Eran las veintiuna horas de aquella noche tan gélida y ya llevaba dos horas bebiendo whiskies como si no hubiera un mañana. A veces, depende de la afluencia de los habitantes del barrio al local, entablaba conversación divertida con los parroquianos pero esa situación para él era una perdición segura. Vociferaba como el que más. Zarandeaba a sus compañeros de barra y éstos hacían lo propio con él. Eran frecuentes las peleas entre borrachos en aquel bar. La zona estaba pasando una gran depresión en cuanto a las posibilidades de encontrar trabajo estable y eso hacía que familias enteras pasaran calamidades para poder alimentarse y cuidar a sus hijos y ancianos. Escaseaban las provisiones alimenticias y médicas en las tiendas y en la única farmacia que había en la comarca. Desde aquellos maravillosos y locos años de la abundancia económica donde la gran mayoría de los habitantes de la zona vivían cómodamente no se había vuelto a establecer el orden conocido como estado de bienestar que tanto se cacareaba en la gran ciudad.

Esa noche, por las circunstancias climáticas, el bar estaba desierto. A eso de las veintidós horas, entró en aquél antro para perdedores y candidatos a padecer cirrosis, un hombre bien vestido (la clientela de aquel bar no gastaba indumentaria elegante) y al hablar con el tabernero se le notó a aquel hombre, a parte de un acento extranjero, una refinada educación. Pidió un vaso de vino de categoría suprema y una ración bacon muy crujiente acompañado de dos huevos benedict con abundantes patatas fritas. Era un hombre corpulento pero no grueso. Usaba sombrero de ala ancha y un traje de raya diplomática de color azul oscuro casi negro.

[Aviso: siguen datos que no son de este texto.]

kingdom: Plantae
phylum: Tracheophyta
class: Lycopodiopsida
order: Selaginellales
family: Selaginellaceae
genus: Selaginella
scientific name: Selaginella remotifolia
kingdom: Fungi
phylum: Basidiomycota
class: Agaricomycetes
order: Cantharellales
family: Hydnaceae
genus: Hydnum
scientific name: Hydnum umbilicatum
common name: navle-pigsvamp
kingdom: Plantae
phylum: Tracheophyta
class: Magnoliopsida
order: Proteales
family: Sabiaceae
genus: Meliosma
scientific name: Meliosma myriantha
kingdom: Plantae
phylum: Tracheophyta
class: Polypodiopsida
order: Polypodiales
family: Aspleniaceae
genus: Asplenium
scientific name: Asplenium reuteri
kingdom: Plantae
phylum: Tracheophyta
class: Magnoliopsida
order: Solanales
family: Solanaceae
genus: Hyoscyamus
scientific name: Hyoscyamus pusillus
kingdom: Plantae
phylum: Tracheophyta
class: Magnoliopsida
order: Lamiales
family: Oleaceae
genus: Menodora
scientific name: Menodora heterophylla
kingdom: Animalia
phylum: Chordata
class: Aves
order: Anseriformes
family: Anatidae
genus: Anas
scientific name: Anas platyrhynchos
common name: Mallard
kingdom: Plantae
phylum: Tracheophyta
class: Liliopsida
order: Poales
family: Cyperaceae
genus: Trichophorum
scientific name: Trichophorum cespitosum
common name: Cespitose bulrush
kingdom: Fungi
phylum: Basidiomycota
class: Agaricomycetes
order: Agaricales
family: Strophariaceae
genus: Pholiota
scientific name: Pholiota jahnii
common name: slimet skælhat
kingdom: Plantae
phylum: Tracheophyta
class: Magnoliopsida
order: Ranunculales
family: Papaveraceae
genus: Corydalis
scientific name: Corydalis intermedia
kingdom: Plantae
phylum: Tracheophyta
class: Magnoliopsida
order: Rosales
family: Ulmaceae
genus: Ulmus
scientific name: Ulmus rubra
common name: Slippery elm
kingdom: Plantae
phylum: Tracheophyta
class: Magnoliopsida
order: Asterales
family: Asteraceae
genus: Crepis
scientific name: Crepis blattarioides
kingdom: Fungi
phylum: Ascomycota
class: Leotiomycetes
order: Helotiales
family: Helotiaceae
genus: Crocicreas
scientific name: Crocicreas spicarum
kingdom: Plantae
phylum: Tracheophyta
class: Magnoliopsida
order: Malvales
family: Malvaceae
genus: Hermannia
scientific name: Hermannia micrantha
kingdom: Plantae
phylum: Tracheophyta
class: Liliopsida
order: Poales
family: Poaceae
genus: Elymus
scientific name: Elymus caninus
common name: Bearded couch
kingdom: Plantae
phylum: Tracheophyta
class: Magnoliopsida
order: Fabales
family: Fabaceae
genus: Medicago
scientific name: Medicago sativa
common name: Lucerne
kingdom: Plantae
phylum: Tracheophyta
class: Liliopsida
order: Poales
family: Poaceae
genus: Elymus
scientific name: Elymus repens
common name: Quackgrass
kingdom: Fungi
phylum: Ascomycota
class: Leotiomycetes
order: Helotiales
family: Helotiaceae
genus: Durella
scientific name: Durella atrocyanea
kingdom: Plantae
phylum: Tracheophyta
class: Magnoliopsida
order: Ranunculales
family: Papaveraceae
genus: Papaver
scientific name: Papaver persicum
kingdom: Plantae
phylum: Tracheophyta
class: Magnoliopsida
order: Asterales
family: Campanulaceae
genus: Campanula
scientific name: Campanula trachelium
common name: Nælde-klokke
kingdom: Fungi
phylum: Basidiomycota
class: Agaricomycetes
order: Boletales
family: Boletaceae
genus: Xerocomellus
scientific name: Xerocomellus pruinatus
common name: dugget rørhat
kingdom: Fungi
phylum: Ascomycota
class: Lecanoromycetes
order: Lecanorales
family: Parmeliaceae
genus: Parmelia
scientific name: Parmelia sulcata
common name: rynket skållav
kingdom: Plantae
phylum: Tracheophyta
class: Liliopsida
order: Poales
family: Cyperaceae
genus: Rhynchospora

Portaba un maletín que estaba confeccionado con piel de cocodrilo de un color azulado. Al pagar la cuenta, sacó de su bolsillo derecho de su pantalón una cartera fabricada con el mismo material que su flamante maletín. Dejó una buena propina. Tanto el tabernero como nuestro protagonista vieron el fajo de billetes nuevos y relucientes que sacaba de su cartera de cocodrilo para pagar la copiosa cena que había degustado.

Al forastero le sonó el teléfono portátil de última generación que llevaba consigo. Jamás se había visto artilugio semejante en la zona en los últimos años. De la conversación se pudo observar los gestos casi imperceptibles del forastero y fue advertida por el tabernero y nuestro protagonista, el tono grave de su voz. Se diría que era una llamada de negocios y al parecer, negocios de mucha enjundia; de aquellos que te arreglan la vida de un plumazo. Aquel tipo bien podía ser un banquero, un abogado, un experto en impuestos y contabilidad o algo similar.

El forastero se fue del bar alrededor de las veintitrés horas. El tabernero y nuestro protagonista cruzaron sus miradas. Se conocían demasiado bien como para que les hiciera falta emitir cualquier tipo de palabra. El tabernero había tenido un oscuro pasado del cual no ha querido nunca dar explicaciones. Un buen día, apareció en la zona desempeñando trabajos de comerciante y estafador de baja estofa. Unos días era un trapero, otros ganadero de poca monta, otros días era un jugador de cartas y dados. Pero tuvo algo de suerte a la hora de entrar a trabajar en aquel bar de tabernero. Los antiguos propietarios de aquel bar eran dos hermanos muy mayores y quemados de aquel negocio que por cuatro cuartos le vendieron aquel antro.

Volvamos al relato de lo que pasó esa noche. El forastero salió por la puerta principal del bar y nuestro protagonista salió tras él. Al día siguiente, la zona estaba acordonada por la policía local y estatal. Había dos ambulancias aparcadas frente al bar. Una correspondía al hospital público de la comarca y la otra era un servicio sanitario privado fletado por los familiares del forastero. En el suelo yacía el forastero en medio de un gran charco de sangre corrompida.